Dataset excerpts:

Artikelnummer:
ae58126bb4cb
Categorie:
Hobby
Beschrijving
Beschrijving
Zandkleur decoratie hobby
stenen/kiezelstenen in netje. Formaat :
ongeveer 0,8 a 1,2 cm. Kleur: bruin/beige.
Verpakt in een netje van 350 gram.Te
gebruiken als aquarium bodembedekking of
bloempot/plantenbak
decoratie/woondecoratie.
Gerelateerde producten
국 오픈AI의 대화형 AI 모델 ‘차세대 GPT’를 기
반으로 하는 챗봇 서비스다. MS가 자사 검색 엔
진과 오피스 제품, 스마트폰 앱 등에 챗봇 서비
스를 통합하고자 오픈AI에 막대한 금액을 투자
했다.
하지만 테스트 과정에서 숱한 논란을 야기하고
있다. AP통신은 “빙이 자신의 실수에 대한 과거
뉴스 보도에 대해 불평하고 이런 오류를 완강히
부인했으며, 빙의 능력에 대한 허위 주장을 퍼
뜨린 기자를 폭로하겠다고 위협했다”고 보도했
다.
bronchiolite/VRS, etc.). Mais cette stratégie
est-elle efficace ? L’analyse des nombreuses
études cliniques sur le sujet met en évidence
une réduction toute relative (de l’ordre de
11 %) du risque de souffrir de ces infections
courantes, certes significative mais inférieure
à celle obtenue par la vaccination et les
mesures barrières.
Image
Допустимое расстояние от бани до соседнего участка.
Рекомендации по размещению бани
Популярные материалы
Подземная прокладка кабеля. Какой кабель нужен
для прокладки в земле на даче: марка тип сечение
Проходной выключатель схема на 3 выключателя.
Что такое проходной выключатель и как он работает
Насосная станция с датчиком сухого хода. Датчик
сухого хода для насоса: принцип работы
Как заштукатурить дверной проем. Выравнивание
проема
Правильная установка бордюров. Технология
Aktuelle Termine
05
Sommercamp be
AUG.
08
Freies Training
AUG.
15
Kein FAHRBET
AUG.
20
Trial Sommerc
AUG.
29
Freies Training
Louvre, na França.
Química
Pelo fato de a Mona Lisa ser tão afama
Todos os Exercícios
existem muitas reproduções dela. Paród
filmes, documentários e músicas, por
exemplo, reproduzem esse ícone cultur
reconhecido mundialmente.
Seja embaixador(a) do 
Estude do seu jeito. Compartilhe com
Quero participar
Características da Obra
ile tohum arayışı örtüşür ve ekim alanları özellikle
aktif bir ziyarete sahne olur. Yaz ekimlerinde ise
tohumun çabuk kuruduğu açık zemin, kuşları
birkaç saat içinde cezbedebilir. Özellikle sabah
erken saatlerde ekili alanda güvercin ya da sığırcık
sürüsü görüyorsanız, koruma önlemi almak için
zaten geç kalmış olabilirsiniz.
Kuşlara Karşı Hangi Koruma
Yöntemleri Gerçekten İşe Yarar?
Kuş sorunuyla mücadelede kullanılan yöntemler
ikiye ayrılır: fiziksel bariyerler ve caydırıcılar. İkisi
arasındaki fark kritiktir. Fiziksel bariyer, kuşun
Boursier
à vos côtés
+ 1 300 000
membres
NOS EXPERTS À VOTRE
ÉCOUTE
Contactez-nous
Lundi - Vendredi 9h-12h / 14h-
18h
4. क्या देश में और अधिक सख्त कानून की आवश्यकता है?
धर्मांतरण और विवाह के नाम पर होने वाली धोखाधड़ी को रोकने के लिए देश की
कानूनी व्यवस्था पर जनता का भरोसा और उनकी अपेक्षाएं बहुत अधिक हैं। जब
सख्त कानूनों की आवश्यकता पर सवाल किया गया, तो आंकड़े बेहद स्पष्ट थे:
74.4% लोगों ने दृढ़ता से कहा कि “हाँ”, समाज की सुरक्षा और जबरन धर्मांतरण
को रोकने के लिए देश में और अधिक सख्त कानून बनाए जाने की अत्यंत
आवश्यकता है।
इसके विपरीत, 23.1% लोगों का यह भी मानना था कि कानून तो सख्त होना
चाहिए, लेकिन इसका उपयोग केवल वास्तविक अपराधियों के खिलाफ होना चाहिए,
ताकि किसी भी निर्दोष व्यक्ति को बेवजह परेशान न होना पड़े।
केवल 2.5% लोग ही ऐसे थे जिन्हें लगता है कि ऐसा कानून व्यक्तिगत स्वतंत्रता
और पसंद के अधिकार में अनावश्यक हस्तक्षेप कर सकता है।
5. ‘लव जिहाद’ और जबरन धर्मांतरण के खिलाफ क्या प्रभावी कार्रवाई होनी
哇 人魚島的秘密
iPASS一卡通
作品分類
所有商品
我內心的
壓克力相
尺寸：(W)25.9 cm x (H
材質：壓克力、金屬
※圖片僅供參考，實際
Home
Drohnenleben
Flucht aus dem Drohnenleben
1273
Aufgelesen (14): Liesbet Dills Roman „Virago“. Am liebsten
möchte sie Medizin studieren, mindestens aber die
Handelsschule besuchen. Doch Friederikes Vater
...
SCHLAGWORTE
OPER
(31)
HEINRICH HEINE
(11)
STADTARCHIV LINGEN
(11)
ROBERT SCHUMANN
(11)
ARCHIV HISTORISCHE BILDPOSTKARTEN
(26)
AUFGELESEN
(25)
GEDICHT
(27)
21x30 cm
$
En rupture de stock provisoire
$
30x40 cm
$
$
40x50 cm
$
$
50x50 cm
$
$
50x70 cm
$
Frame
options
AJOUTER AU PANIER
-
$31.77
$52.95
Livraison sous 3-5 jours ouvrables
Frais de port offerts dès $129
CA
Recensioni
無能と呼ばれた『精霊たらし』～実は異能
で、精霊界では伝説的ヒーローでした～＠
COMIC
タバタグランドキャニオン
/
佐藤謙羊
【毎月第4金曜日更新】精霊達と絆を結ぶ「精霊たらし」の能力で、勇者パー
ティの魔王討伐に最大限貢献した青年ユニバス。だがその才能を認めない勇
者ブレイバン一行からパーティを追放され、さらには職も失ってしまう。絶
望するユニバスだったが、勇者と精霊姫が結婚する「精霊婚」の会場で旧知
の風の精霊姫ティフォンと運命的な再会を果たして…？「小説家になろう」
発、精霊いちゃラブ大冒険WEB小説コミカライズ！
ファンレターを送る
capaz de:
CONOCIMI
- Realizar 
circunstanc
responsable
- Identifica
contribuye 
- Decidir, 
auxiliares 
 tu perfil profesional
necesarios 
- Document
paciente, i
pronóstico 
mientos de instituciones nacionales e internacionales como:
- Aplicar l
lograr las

▶ PROBLEM
Can you recast every line of the items above as a JSON list of strings, one string per line, with blank lines left out?

▶ FINISHED EXERCISE
[
  "Artikelnummer:",
  "ae58126bb4cb",
  "Categorie:",
  "Hobby",
  "Beschrijving",
  "Beschrijving",
  "Zandkleur decoratie hobby",
  "stenen/kiezelstenen in netje. Formaat :",
  "ongeveer 0,8 a 1,2 cm. Kleur: bruin/beige.",
  "Verpakt in een netje van 350 gram.Te",
  "gebruiken als aquarium bodembedekking of",
  "bloempot/plantenbak",
  "decoratie/woondecoratie.",
  "Gerelateerde producten",
  "국 오픈AI의 대화형 AI 모델 ‘차세대 GPT’를 기",
  "반으로 하는 챗봇 서비스다. MS가 자사 검색 엔",
  "진과 오피스 제품, 스마트폰 앱 등에 챗봇 서비",
  "스를 통합하고자 오픈AI에 막대한 금액을 투자",
  "했다.",
  "하지만 테스트 과정에서 숱한 논란을 야기하고",
  "있다. AP통신은 “빙이 자신의 실수에 대한 과거",
  "뉴스 보도에 대해 불평하고 이런 오류를 완강히",
  "부인했으며, 빙의 능력에 대한 허위 주장을 퍼",
  "뜨린 기자를 폭로하겠다고 위협했다”고 보도했",
  "다.",
  "bronchiolite/VRS, etc.). Mais cette stratégie",
  "est-elle efficace ? L’analyse des nombreuses",
  "études cliniques sur le sujet met en évidence",
  "une réduction toute relative (de l’ordre de",
  "11 %) du risque de souffrir de ces infections",
  "courantes, certes significative mais inférieure",
  "à celle obtenue par la vaccination et les",
  "mesures barrières.",
  "Image",
  "Допустимое расстояние от бани до соседнего участка.",
  "Рекомендации по размещению бани",
  "Популярные материалы",
  "Подземная прокладка кабеля. Какой кабель нужен",
  "для прокладки в земле на даче: марка тип сечение",
  "Проходной выключатель схема на 3 выключателя.",
  "Что такое проходной выключатель и как он работает",
  "Насосная станция с датчиком сухого хода. Датчик",
  "сухого хода для насоса: принцип работы",
  "Как заштукатурить дверной проем. Выравнивание",
  "проема",
  "Правильная установка бордюров. Технология",
  "Aktuelle Termine",
  "05",
  "Sommercamp be",
  "AUG.",
  "08",
  "Freies Training",
  "AUG.",
  "15",
  "Kein FAHRBET",
  "AUG.",
  "20",
  "Trial Sommerc",
  "AUG.",
  "29",
  "Freies Training",
  "Louvre, na França.",
  "Química",
  "Pelo fato de a Mona Lisa ser tão afama",
  "Todos os Exercícios",
  "existem muitas reproduções dela. Paród",
  "filmes, documentários e músicas, por",
  "exemplo, reproduzem esse ícone cultur",
  "reconhecido mundialmente.",
  "Seja embaixador(a) do ",
  "Estude do seu jeito. Compartilhe com",
  "Quero participar",
  "Características da Obra",
  "ile tohum arayışı örtüşür ve ekim alanları özellikle",
  "aktif bir ziyarete sahne olur. Yaz ekimlerinde ise",
  "tohumun çabuk kuruduğu açık zemin, kuşları",
  "birkaç saat içinde cezbedebilir. Özellikle sabah",
  "erken saatlerde ekili alanda güvercin ya da sığırcık",
  "sürüsü görüyorsanız, koruma önlemi almak için",
  "zaten geç kalmış olabilirsiniz.",
  "Kuşlara Karşı Hangi Koruma",
  "Yöntemleri Gerçekten İşe Yarar?",
  "Kuş sorunuyla mücadelede kullanılan yöntemler",
  "ikiye ayrılır: fiziksel bariyerler ve caydırıcılar. İkisi",
  "arasındaki fark kritiktir. Fiziksel bariyer, kuşun",
  "Boursier",
  "à vos côtés",
  "+ 1 300 000",
  "membres",
  "NOS EXPERTS À VOTRE",
  "ÉCOUTE",
  "Contactez-nous",
  "Lundi - Vendredi 9h-12h / 14h-",
  "18h",
  "4. क्या देश में और अधिक सख्त कानून की आवश्यकता है?",
  "धर्मांतरण और विवाह के नाम पर होने वाली धोखाधड़ी को रोकने के लिए देश की",
  "कानूनी व्यवस्था पर जनता का भरोसा और उनकी अपेक्षाएं बहुत अधिक हैं। जब",
  "सख्त कानूनों की आवश्यकता पर सवाल किया गया, तो आंकड़े बेहद स्पष्ट थे:",
  "74.4% लोगों ने दृढ़ता से कहा कि “हाँ”, समाज की सुरक्षा और जबरन धर्मांतरण",
  "को रोकने के लिए देश में और अधिक सख्त कानून बनाए जाने की अत्यंत",
  "आवश्यकता है।",
  "इसके विपरीत, 23.1% लोगों का यह भी मानना था कि कानून तो सख्त होना",
  "चाहिए, लेकिन इसका उपयोग केवल वास्तविक अपराधियों के खिलाफ होना चाहिए,",
  "ताकि किसी भी निर्दोष व्यक्ति को बेवजह परेशान न होना पड़े।",
  "केवल 2.5% लोग ही ऐसे थे जिन्हें लगता है कि ऐसा कानून व्यक्तिगत स्वतंत्रता",
  "और पसंद के अधिकार में अनावश्यक हस्तक्षेप कर सकता है।",
  "5. ‘लव जिहाद’ और जबरन धर्मांतरण के खिलाफ क्या प्रभावी कार्रवाई होनी",
  "哇 人魚島的秘密",
  "iPASS一卡通",
  "作品分類",
  "所有商品",
  "我內心的",
  "壓克力相",
  "尺寸：(W)25.9 cm x (H",
  "材質：壓克力、金屬",
  "※圖片僅供參考，實際",
  "Home",
  "Drohnenleben",
  "Flucht aus dem Drohnenleben",
  "1273",
  "Aufgelesen (14): Liesbet Dills Roman „Virago“. Am liebsten",
  "möchte sie Medizin studieren, mindestens aber die",
  "Handelsschule besuchen. Doch Friederikes Vater",
  "...",
  "SCHLAGWORTE",
  "OPER",
  "(31)",
  "HEINRICH HEINE",
  "(11)",
  "STADTARCHIV LINGEN",
  "(11)",
  "ROBERT SCHUMANN",
  "(11)",
  "ARCHIV HISTORISCHE BILDPOSTKARTEN",
  "(26)",
  "AUFGELESEN",
  "(25)",
  "GEDICHT",
  "(27)",
  "21x30 cm",
  "$",
  "En rupture de stock provisoire",
  "$",
  "30x40 cm",
  "$",
  "$",
  "40x50 cm",
  "$",
  "$",
  "50x50 cm",
  "$",
  "$",
  "50x70 cm",
  "$",
  "Frame",
  "options",
  "AJOUTER AU PANIER",
  "-",
  "$31.77",
  "$52.95",
  "Livraison sous 3-5 jours ouvrables",
  "Frais de port offerts dès $129",
  "CA",
  "Recensioni",
  "無能と呼ばれた『精霊たらし』～実は異能",
  "で、精霊界では伝説的ヒーローでした～＠",
  "COMIC",
  "タバタグランドキャニオン",
  "/",
  "佐藤謙羊",
  "【毎月第4金曜日更新】精霊達と絆を結ぶ「精霊たらし」の能力で、勇者パー",
  "ティの魔王討伐に最大限貢献した青年ユニバス。だがその才能を認めない勇",
  "者ブレイバン一行からパーティを追放され、さらには職も失ってしまう。絶",
  "望するユニバスだったが、勇者と精霊姫が結婚する「精霊婚」の会場で旧知",
  "の風の精霊姫ティフォンと運命的な再会を果たして…？「小説家になろう」",
  "発、精霊いちゃラブ大冒険WEB小説コミカライズ！",
  "ファンレターを送る",
  "capaz de:",
  "CONOCIMI",
  "- Realizar ",
  "circunstanc",
  "responsable",
  "- Identifica",
  "contribuye ",
  "- Decidir, ",
  "auxiliares ",
  " tu perfil profesional",
  "necesarios ",
  "- Document",
  "paciente, i",
  "pronóstico ",
  "mientos de instituciones nacionales e internacionales como:",
  "- Aplicar l",
  "lograr las"
]